Raffinierte Erzählweise
Wenn es in den letzten Jahren eine Serie gegeben hat, die eher unter dem Radar des öffentlichen Hypes gelaufen ist, dann ist es „The Sinner". Ein Geheimtipp würde man wohl sagen. Inzwischen bringt es die US-amerikanische Krimi-Drama-Serie auf stolze drei Staffeln, von denen jede eine abgeschlossene Handlung hat. Eine vierte Staffel ist für den Herbst angekündigt und steht kurz vor der Veröffentlichung. Eigentlich ist „The Sinner" eine Literaturverfilmung. Die erste Staffel aus dem Jahr 2017 basiert auf dem Roman „Die Sünderin" von Petra Hammesfahr und erzählt die Geschichte von Cora (Jessica Biel), einer jungen Mutter, die am Strand in einem wahnhaften Anfall unvermittelt auf einen fremden Mann einsticht. Dieser Moment kommt so unverhofft, dass man als Zuschauer sofort in den Sog dieser raffiniert und verschachtelt erzählten Serie gezogen wird. Wer jetzt einen Spoileralarm wittert, der liegt komplett daneben, denn diese Tat ist nur der Ausgangspunkt für eine atmosphärisch dichte, fast schon mystische Story über menschliche Traumata und die weitreichenden Folgen von Verdrängung.
„The Sinner" entfaltet seine Wirkung durch eine intelligente und sehr subtile Erzählweise, die von den hervorragenden Schauspielern getragen wird, allen voran von Jessica Biel („Eine himmlische Familie") und dem lange unterschätzten Bill Pullman („Spaceballs", „Lost Highway", „Independence Day").
Bill Pullman spielt Detective Harry Ambrose, einen komplizierten Charakter, der die unerklärliche Tat von Cora aufklären soll, mit einer Tiefe, die ihresgleichen sucht. Von Anfang an sieht man seiner Figur eine gewisse Verletzlichkeit an. Er ist nicht der starke Held, sondern ein gebrochener Mann, der irgendwie versucht, mit sich und dem Leben klarzukommen. Gleichzeitig ist Pullmans Charakter auch eine Konstante, nämlich als die einzige Figur, die in jeder der Staffeln vorkommt.
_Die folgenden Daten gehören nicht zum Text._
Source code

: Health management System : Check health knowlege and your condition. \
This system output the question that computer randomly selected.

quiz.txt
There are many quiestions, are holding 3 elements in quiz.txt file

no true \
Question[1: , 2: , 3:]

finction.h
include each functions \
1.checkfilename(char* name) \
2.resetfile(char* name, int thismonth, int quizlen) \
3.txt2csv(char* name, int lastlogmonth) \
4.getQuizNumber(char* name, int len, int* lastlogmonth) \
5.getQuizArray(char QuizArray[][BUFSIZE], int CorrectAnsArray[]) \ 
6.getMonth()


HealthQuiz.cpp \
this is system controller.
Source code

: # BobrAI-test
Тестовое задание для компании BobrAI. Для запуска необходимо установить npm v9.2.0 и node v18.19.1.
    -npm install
Mit der Zeit versteht man auch, warum das so ist, denn sein ganz persönliches Geheimnis zieht sich wie ein roter Faden durch die gesamte Show, und mit jeder Staffel bekommt man einen besseren, tieferen Eindruck von seinen Beweggründen und weshalb er sich gerade für die Menschen einsetzt, die in ihren eigenen Verletzungen gefangen sind.
„The Sinner" wurde eigentlich als achtteilige Miniserie angesetzt, aber nach dem Erfolg der ersten Staffel hat man ihr nun mittlerweile drei weitere hinterhergeschickt, die nicht minder spannend und interessant sind. Während sich die zweite Staffel um einen Jungen dreht, der einen Doppelmord begeht, muss Detective Harry Ambrose in der dritten Staffel einen tödlichen Autounfall aufklären, bei dem der überlebende Beifahrer (Matt Bomer) eine entscheidende Rolle spielt. Auch in der vierten Staffel kann sich der Ermittler nicht seiner herbeigesehnten Rente widmen, sondern wird beim Versuch, die zurückliegenden Ereignisse zu verarbeiten, in den nächsten Fall rund um die Tochter einer prominenten Familie verwickelt.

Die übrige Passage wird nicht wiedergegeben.